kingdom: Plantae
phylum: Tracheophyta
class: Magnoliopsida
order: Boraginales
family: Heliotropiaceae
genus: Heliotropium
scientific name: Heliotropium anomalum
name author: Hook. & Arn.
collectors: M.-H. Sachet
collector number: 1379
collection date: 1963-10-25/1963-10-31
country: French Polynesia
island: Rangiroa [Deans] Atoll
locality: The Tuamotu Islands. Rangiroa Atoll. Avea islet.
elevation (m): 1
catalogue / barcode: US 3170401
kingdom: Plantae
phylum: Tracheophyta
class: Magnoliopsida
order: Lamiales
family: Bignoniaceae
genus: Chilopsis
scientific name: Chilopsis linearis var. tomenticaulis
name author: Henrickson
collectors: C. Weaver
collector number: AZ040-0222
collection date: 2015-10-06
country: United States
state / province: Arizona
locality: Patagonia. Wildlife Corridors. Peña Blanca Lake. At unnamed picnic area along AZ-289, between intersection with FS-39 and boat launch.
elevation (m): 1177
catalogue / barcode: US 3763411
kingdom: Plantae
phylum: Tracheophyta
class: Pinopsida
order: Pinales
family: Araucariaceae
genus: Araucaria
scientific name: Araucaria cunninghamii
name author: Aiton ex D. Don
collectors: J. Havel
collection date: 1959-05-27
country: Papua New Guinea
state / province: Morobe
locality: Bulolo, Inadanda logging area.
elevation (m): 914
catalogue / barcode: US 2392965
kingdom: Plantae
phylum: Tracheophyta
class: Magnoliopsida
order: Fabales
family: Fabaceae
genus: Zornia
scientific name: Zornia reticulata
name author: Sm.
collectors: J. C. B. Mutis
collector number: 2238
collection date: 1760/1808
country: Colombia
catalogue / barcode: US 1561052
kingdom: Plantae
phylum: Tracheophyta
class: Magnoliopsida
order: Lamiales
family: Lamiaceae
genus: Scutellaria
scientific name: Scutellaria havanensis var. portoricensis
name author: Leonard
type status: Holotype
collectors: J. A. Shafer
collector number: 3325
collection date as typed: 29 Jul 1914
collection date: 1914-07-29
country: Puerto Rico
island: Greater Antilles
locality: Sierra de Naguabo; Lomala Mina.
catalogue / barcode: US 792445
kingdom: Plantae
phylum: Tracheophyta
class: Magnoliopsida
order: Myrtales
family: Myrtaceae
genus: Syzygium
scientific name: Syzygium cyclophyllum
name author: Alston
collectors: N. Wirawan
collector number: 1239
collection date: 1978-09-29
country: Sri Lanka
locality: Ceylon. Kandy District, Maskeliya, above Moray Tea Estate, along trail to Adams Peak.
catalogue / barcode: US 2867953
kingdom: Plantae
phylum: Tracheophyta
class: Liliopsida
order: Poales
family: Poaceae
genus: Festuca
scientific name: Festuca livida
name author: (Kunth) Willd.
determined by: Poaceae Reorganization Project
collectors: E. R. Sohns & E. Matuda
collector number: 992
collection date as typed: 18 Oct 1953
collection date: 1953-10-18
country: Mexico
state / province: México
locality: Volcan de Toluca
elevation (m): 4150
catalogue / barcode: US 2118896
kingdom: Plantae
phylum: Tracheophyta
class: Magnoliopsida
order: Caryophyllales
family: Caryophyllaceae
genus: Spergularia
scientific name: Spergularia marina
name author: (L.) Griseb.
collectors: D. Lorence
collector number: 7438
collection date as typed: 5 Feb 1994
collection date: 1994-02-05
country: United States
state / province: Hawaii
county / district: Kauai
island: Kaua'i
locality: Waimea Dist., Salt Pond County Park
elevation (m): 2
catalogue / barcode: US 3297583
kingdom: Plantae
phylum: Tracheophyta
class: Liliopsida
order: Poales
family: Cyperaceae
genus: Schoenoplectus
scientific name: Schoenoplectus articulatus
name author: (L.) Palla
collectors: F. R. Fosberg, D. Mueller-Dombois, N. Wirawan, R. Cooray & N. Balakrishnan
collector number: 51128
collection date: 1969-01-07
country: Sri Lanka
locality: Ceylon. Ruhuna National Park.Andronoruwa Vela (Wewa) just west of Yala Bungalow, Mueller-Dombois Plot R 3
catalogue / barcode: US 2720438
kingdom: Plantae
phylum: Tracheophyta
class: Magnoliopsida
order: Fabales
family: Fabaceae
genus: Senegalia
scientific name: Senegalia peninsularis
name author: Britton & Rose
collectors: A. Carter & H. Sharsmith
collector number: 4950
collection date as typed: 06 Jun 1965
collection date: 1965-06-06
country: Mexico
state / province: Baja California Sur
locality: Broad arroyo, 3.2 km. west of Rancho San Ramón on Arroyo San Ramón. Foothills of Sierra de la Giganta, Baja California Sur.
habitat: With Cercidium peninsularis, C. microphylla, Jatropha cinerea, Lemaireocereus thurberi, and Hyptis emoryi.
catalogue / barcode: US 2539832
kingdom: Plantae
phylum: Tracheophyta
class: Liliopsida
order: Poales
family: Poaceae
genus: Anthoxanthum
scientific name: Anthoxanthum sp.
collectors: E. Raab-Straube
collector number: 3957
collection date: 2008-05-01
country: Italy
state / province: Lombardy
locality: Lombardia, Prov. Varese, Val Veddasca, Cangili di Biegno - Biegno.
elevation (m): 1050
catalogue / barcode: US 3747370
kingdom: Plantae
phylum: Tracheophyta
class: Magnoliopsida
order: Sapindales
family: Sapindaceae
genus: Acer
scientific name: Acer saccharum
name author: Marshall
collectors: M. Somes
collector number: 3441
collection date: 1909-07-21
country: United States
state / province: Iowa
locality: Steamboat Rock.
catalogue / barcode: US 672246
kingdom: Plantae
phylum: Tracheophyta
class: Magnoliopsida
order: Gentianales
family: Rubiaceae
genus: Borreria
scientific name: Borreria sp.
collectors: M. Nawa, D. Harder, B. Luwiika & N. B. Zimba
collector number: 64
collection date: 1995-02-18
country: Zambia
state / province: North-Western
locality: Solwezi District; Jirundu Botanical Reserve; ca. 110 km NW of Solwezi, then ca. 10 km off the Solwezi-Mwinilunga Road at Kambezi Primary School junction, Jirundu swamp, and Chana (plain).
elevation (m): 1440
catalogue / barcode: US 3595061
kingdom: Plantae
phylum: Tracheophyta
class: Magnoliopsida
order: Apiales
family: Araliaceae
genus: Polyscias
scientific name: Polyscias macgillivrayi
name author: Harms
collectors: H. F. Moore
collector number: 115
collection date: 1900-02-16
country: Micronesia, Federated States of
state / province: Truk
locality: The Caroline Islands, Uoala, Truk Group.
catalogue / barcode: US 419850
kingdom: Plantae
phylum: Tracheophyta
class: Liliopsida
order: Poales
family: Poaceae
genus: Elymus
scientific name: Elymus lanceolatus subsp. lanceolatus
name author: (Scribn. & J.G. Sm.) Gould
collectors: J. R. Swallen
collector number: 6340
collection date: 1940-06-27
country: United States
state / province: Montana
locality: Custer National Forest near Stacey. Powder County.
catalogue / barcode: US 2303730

☆ ☆ ☆ ☆ ☆

*GIVEN INSTRUCTION*
Write out every row above line for line, with each word, number and mark unchanged.

*TASK SOLUTION*
kingdom: Plantae
phylum: Tracheophyta
class: Magnoliopsida
order: Boraginales
family: Heliotropiaceae
genus: Heliotropium
scientific name: Heliotropium anomalum
name author: Hook. & Arn.
collectors: M.-H. Sachet
collector number: 1379
collection date: 1963-10-25/1963-10-31
country: French Polynesia
island: Rangiroa [Deans] Atoll
locality: The Tuamotu Islands. Rangiroa Atoll. Avea islet.
elevation (m): 1
catalogue / barcode: US 3170401
kingdom: Plantae
phylum: Tracheophyta
class: Magnoliopsida
order: Lamiales
family: Bignoniaceae
genus: Chilopsis
scientific name: Chilopsis linearis var. tomenticaulis
name author: Henrickson
collectors: C. Weaver
collector number: AZ040-0222
collection date: 2015-10-06
country: United States
state / province: Arizona
locality: Patagonia. Wildlife Corridors. Peña Blanca Lake. At unnamed picnic area along AZ-289, between intersection with FS-39 and boat launch.
elevation (m): 1177
catalogue / barcode: US 3763411
kingdom: Plantae
phylum: Tracheophyta
class: Pinopsida
order: Pinales
family: Araucariaceae
genus: Araucaria
scientific name: Araucaria cunninghamii
name author: Aiton ex D. Don
collectors: J. Havel
collection date: 1959-05-27
country: Papua New Guinea
state / province: Morobe
locality: Bulolo, Inadanda logging area.
elevation (m): 914
catalogue / barcode: US 2392965
kingdom: Plantae
phylum: Tracheophyta
class: Magnoliopsida
order: Fabales
family: Fabaceae
genus: Zornia
scientific name: Zornia reticulata
name author: Sm.
collectors: J. C. B. Mutis
collector number: 2238
collection date: 1760/1808
country: Colombia
catalogue / barcode: US 1561052
kingdom: Plantae
phylum: Tracheophyta
class: Magnoliopsida
order: Lamiales
family: Lamiaceae
genus: Scutellaria
scientific name: Scutellaria havanensis var. portoricensis
name author: Leonard
type status: Holotype
collectors: J. A. Shafer
collector number: 3325
collection date as typed: 29 Jul 1914
collection date: 1914-07-29
country: Puerto Rico
island: Greater Antilles
locality: Sierra de Naguabo; Lomala Mina.
catalogue / barcode: US 792445
kingdom: Plantae
phylum: Tracheophyta
class: Magnoliopsida
order: Myrtales
family: Myrtaceae
genus: Syzygium
scientific name: Syzygium cyclophyllum
name author: Alston
collectors: N. Wirawan
collector number: 1239
collection date: 1978-09-29
country: Sri Lanka
locality: Ceylon. Kandy District, Maskeliya, above Moray Tea Estate, along trail to Adams Peak.
catalogue / barcode: US 2867953
kingdom: Plantae
phylum: Tracheophyta
class: Liliopsida
order: Poales
family: Poaceae
genus: Festuca
scientific name: Festuca livida
name author: (Kunth) Willd.
determined by: Poaceae Reorganization Project
collectors: E. R. Sohns & E. Matuda
collector number: 992
collection date as typed: 18 Oct 1953
collection date: 1953-10-18
country: Mexico
state / province: México
locality: Volcan de Toluca
elevation (m): 4150
catalogue / barcode: US 2118896
kingdom: Plantae
phylum: Tracheophyta
class: Magnoliopsida
order: Caryophyllales
family: Caryophyllaceae
genus: Spergularia
scientific name: Spergularia marina
name author: (L.) Griseb.
collectors: D. Lorence
collector number: 7438
collection date as typed: 5 Feb 1994
collection date: 1994-02-05
country: United States
state / province: Hawaii
county / district: Kauai
island: Kaua'i
locality: Waimea Dist., Salt Pond County Park
elevation (m): 2
catalogue / barcode: US 3297583
kingdom: Plantae
phylum: Tracheophyta
class: Liliopsida
order: Poales
family: Cyperaceae
genus: Schoenoplectus
scientific name: Schoenoplectus articulatus
name author: (L.) Palla
collectors: F. R. Fosberg, D. Mueller-Dombois, N. Wirawan, R. Cooray & N. Balakrishnan
collector number: 51128
collection date: 1969-01-07
country: Sri Lanka
locality: Ceylon. Ruhuna National Park.Andronoruwa Vela (Wewa) just west of Yala Bungalow, Mueller-Dombois Plot R 3
catalogue / barcode: US 2720438
kingdom: Plantae
phylum: Tracheophyta
class: Magnoliopsida
order: Fabales
family: Fabaceae
genus: Senegalia
scientific name: Senegalia peninsularis
name author: Britton & Rose
collectors: A. Carter & H. Sharsmith
collector number: 4950
collection date as typed: 06 Jun 1965
collection date: 1965-06-06
country: Mexico
state / province: Baja California Sur
locality: Broad arroyo, 3.2 km. west of Rancho San Ramón on Arroyo San Ramón. Foothills of Sierra de la Giganta, Baja California Sur.
habitat: With Cercidium peninsularis, C. microphylla, Jatropha cinerea, Lemaireocereus thurberi, and Hyptis emoryi.
catalogue / barcode: US 2539832
kingdom: Plantae
phylum: Tracheophyta
class: Liliopsida
order: Poales
family: Poaceae
genus: Anthoxanthum
scientific name: Anthoxanthum sp.
collectors: E. Raab-Straube
collector number: 3957
collection date: 2008-05-01
country: Italy
state / province: Lombardy
locality: Lombardia, Prov. Varese, Val Veddasca, Cangili di Biegno - Biegno.
elevation (m): 1050
catalogue / barcode: US 3747370
kingdom: Plantae
phylum: Tracheophyta
class: Magnoliopsida
order: Sapindales
family: Sapindaceae
genus: Acer
scientific name: Acer saccharum
name author: Marshall
collectors: M. Somes
collector number: 3441
collection date: 1909-07-21
country: United States
state / province: Iowa
locality: Steamboat Rock.
catalogue / barcode: US 672246
kingdom: Plantae
phylum: Tracheophyta
class: Magnoliopsida
order: Gentianales
family: Rubiaceae
genus: Borreria
scientific name: Borreria sp.
collectors: M. Nawa, D. Harder, B. Luwiika & N. B. Zimba
collector number: 64
collection date: 1995-02-18
country: Zambia
state / province: North-Western
locality: Solwezi District; Jirundu Botanical Reserve; ca. 110 km NW of Solwezi, then ca. 10 km off the Solwezi-Mwinilunga Road at Kambezi Primary School junction, Jirundu swamp, and Chana (plain).
elevation (m): 1440
catalogue / barcode: US 3595061
kingdom: Plantae
phylum: Tracheophyta
class: Magnoliopsida
order: Apiales
family: Araliaceae
genus: Polyscias
scientific name: Polyscias macgillivrayi
name author: Harms
collectors: H. F. Moore
collector number: 115
collection date: 1900-02-16
country: Micronesia, Federated States of
state / province: Truk
locality: The Caroline Islands, Uoala, Truk Group.
catalogue / barcode: US 419850
kingdom: Plantae
phylum: Tracheophyta
class: Liliopsida
order: Poales
family: Poaceae
genus: Elymus
scientific name: Elymus lanceolatus subsp. lanceolatus
name author: (Scribn. & J.G. Sm.) Gould
collectors: J. R. Swallen
collector number: 6340
collection date: 1940-06-27
country: United States
state / province: Montana
locality: Custer National Forest near Stacey. Powder County.
catalogue / barcode: US 2303730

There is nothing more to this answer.